• _Exercise_: Exactly the lines from the one containing "В Госдуме предложили" to the last line of the records, inclusive, are to be transcribed; include no others.

Extracted page text data:
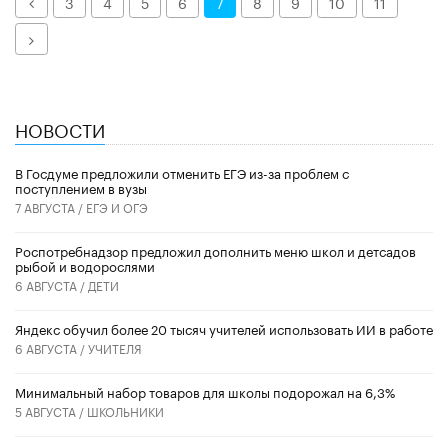
Назад
3
4
5
6
7
8
9
10
11
Далее
НОВОСТИ
В Госдуме предложили отменить ЕГЭ из-за проблем с
поступлением в вузы
7 АВГУСТА /
ЕГЭ И ОГЭ
Роспотребнадзор предложил дополнить меню школ и детсадов
рыбой и водорослями
6 АВГУСТА /
ДЕТИ
​Яндекс обучил более 20 тысяч учителей использовать ИИ в работе
6 АВГУСТА /
УЧИТЕЛЯ
Минимальный набор товаров для школы подорожал на 6,3%
5 АВГУСТА /
ШКОЛЬНИКИ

• _Solution to the problem_:
В Госдуме предложили отменить ЕГЭ из-за проблем с
поступлением в вузы
7 АВГУСТА /
ЕГЭ И ОГЭ
Роспотребнадзор предложил дополнить меню школ и детсадов
рыбой и водорослями
6 АВГУСТА /
ДЕТИ
​Яндекс обучил более 20 тысяч учителей использовать ИИ в работе
6 АВГУСТА /
УЧИТЕЛЯ
Минимальный набор товаров для школы подорожал на 6,3%
5 АВГУСТА /
ШКОЛЬНИКИ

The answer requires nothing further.